__ФРАГМЕНТ ТЕКСТА__:
Он был четок, упрям и в споре не уступал никому. Я помню эти неуступчивые с обеих сторон споры с Владимиром Личутиным в Иркутском гуманитарном центре (библиотеке им. Полевых) или споры с пылью до потолка со Станиславом Куняевым в отстаивании главных направляющих линий журналов «Москва» и «Наш современник». Бородин был чрезвычайно убедителен, неумолим и держался стойко, надежно, не раскалялся добела, не опускался до оскорблений и не позволял себя оскорблять.

Однажды в Москве в его кабинете накануне 50-летия журнала «Москва» вся редколлегия отмечала успешную сдачу очередного номера в печать, и Бородин попросил меня поздравить редакцию журнала. Я поднял бокал и произнес тост за Леонида Ивановича, на что он мне ответил:

Бородина нет без редколлегии, переадресуй свой тост.

И я поздравил всю редакцию журнала.

 

Леонид Бородин очень гордился тем, что его называли коренным сибиряком, иркутянином. Фамилию и отчество ему подарил отчим Бородин Иван Захарович, учитель, директор школы. Но и родной отец Леонида Бородина, Феликс Казимирович Шеметас — литовский офицер, осужденный в СССР за шпионаж и после второго срока в Соловках сосланный в Иркутск и расстрелянный в 1941 г., — тоже был учителем. Воспоминаний о родном отце у маленького Лени не осталось, да ему особенно о нем и не рассказывали. И лишь к двенадцати годам он кое-что узнал:

 

Отец ушел из моей жизни, когда жизнь моя только началась.

__ЗАДАНИЕ__:
Перепишите без изменений часть воспоминаний о Леониде Бородине, начиная со слов «Однажды в Москве» и заканчивая словами «всю редакцию журнала.».

__ИСХОДНЫЕ ДАННЫЕ__:
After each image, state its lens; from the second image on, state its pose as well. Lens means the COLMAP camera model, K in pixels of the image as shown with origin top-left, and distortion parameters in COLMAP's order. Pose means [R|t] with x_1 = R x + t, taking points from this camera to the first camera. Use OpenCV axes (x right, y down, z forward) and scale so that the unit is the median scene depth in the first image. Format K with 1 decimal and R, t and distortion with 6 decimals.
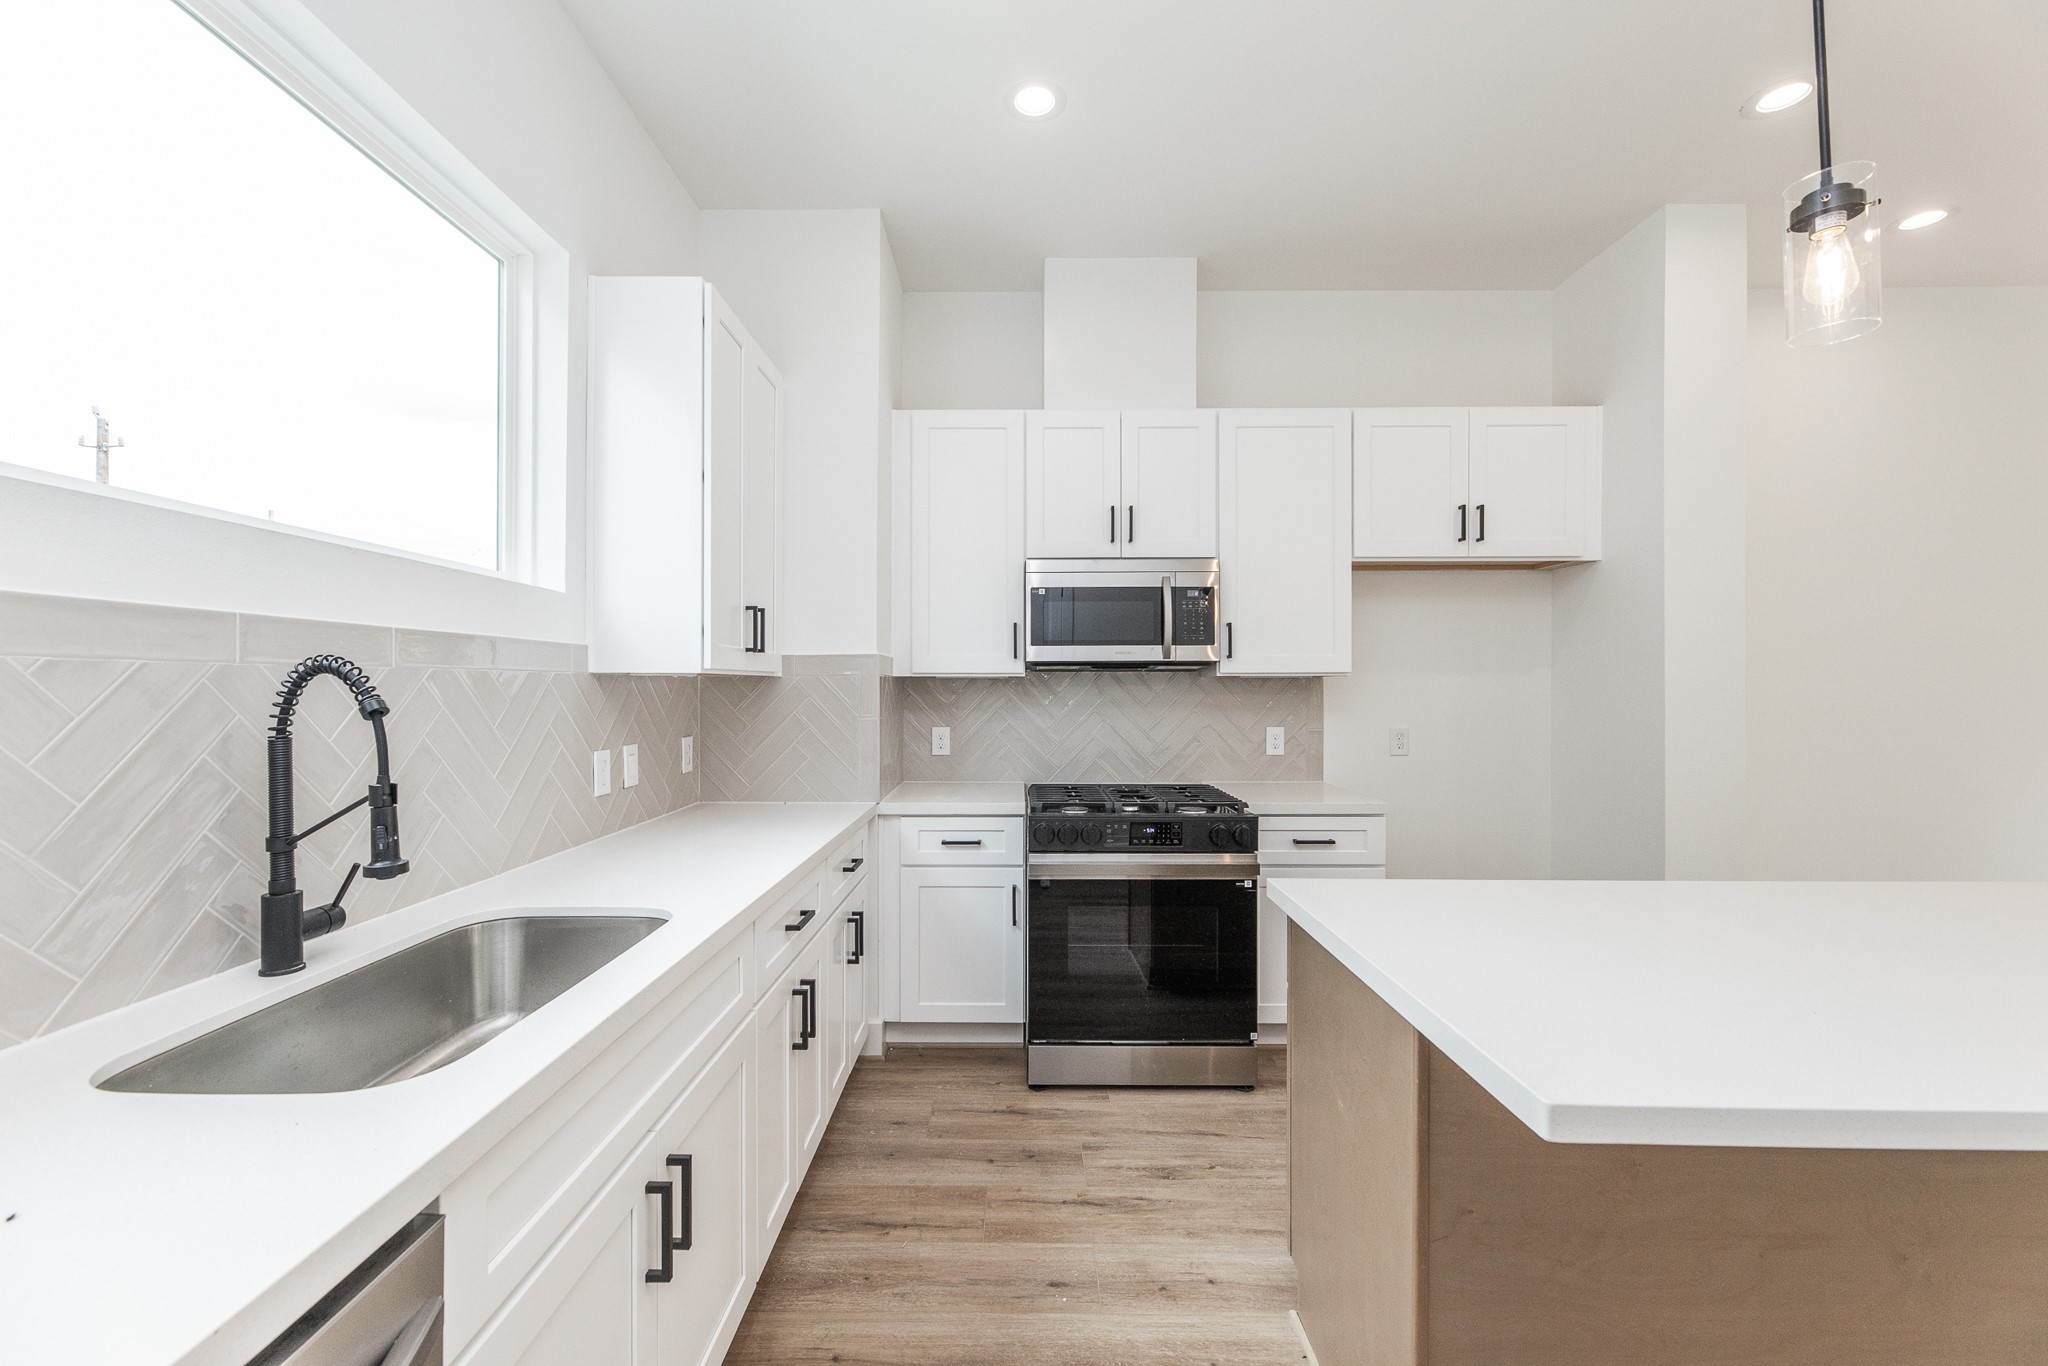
lens RADIAL K [[852.1, 0, 1019.7], [0, 852.1, 681.1], [0, 0, 1]] dist [0.018615, -0.000052]
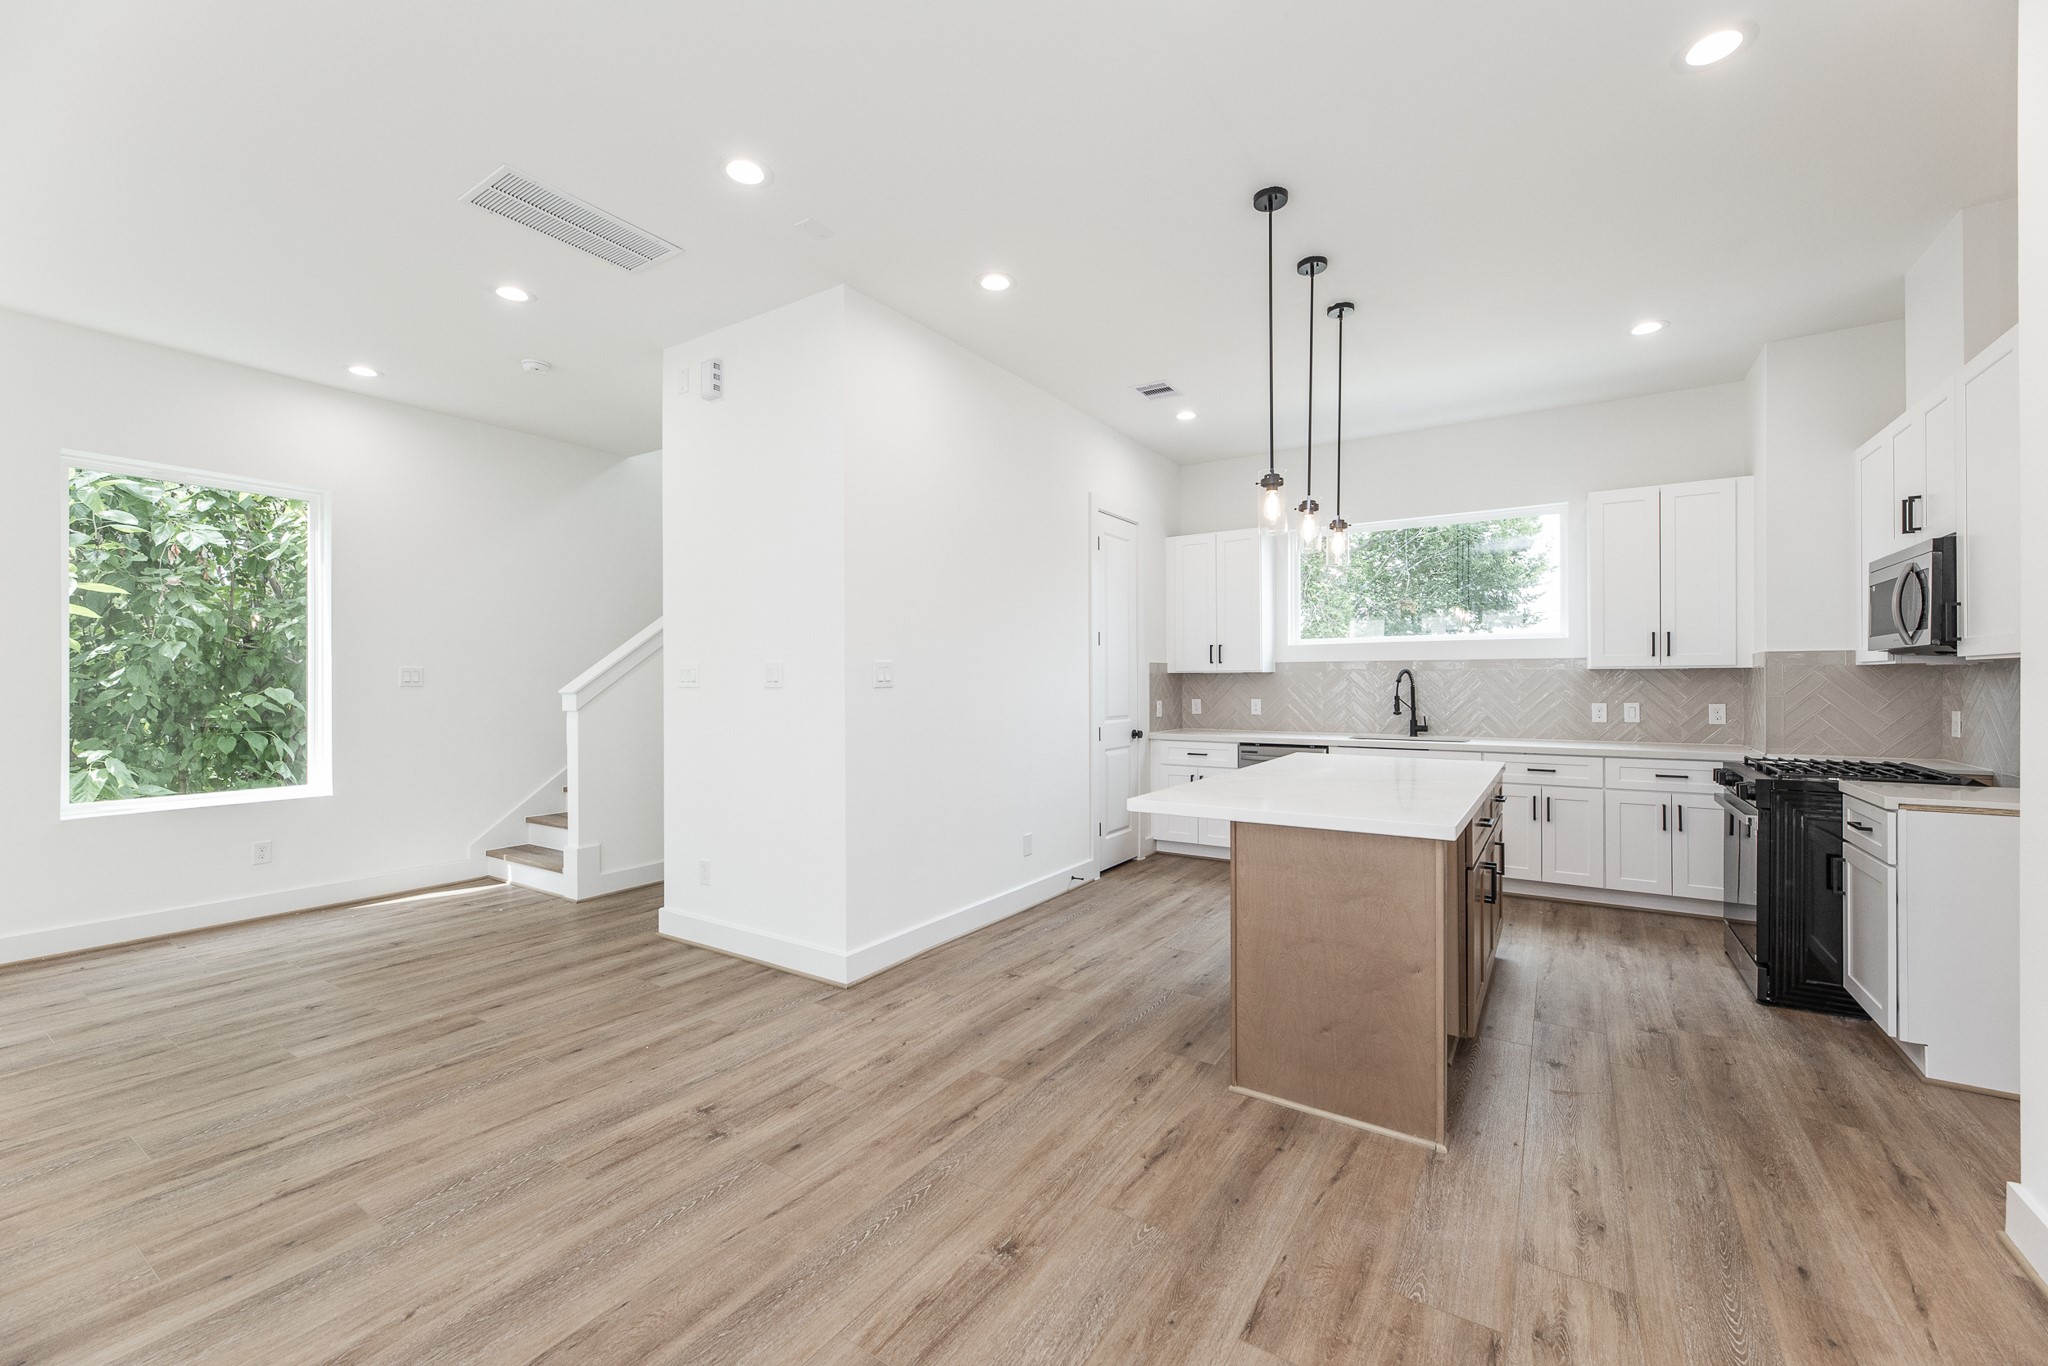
lens RADIAL K [[819.3, 0, 1040.1], [0, 819.3, 681.0], [0, 0, 1]] dist [-0.000937, 0.000391]
pose [[-0.534889, 0.001509, -0.844921, 1.531935], [0.005357, 0.999984, -0.001605, 0.012637], [0.844906, -0.005385, -0.534888, 0.644873]]
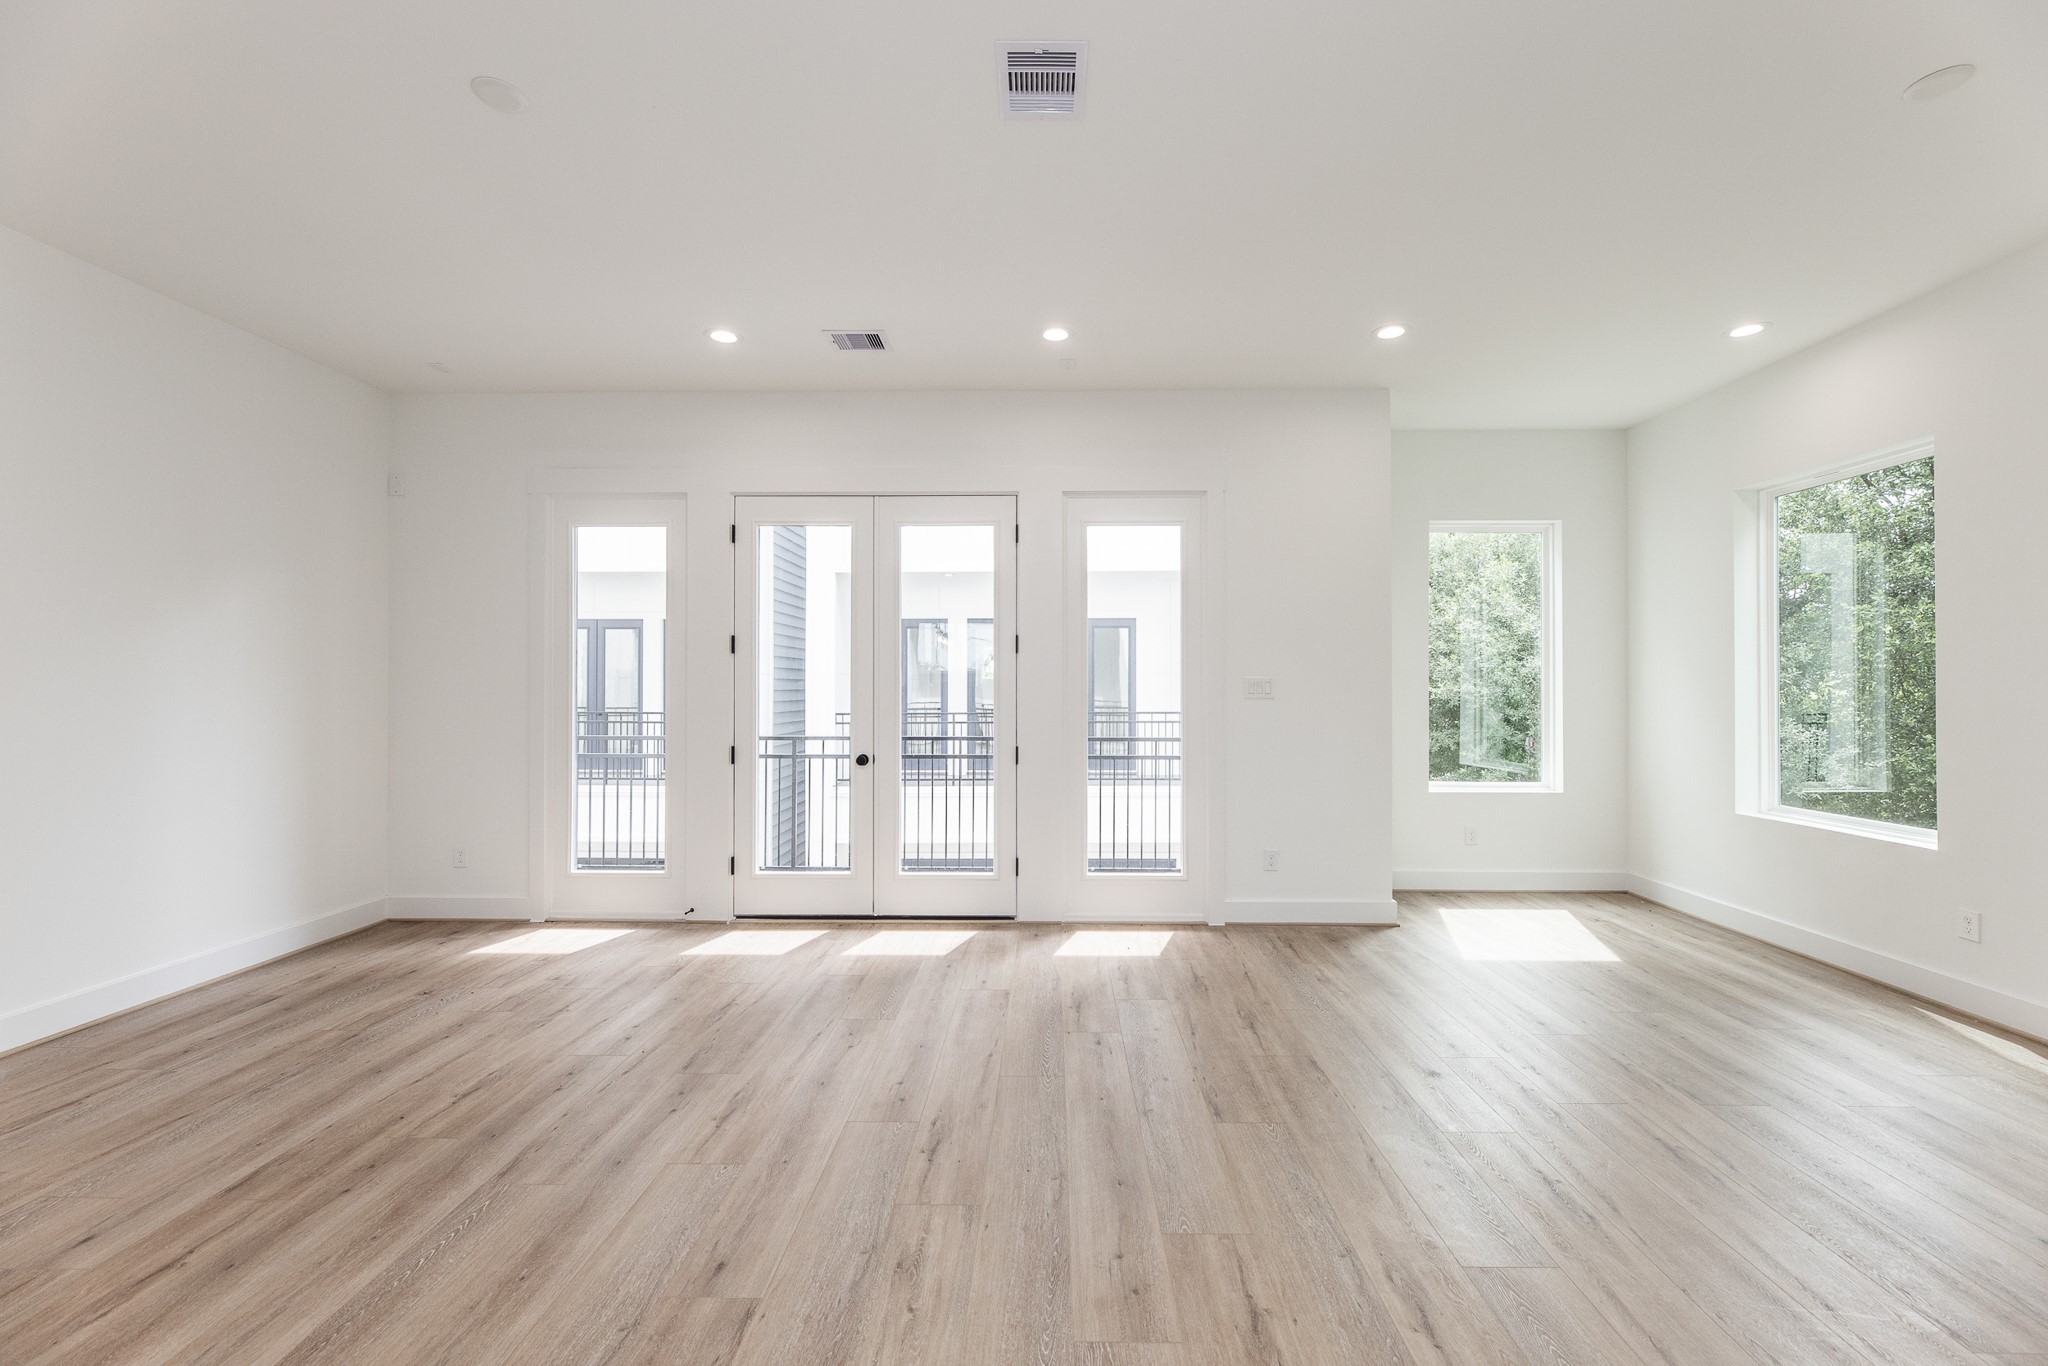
lens RADIAL K [[821.0, 0, 1038.8], [0, 821.0, 682.0], [0, 0, 1]] dist [-0.002160, -0.000147]
pose [[0.012354, 0.006093, 0.999905, 0.777051], [-0.002080, 0.999979, -0.006068, -0.000544], [-0.999922, -0.002005, 0.012366, -0.050694]]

__ОТВЕТ__:
Однажды в Москве в его кабинете накануне 50-летия журнала «Москва» вся редколлегия отмечала успешную сдачу очередного номера в печать, и Бородин попросил меня поздравить редакцию журнала. Я поднял бокал и произнес тост за Леонида Ивановича, на что он мне ответил:

Бородина нет без редколлегии, переадресуй свой тост.

И я поздравил всю редакцию журнала.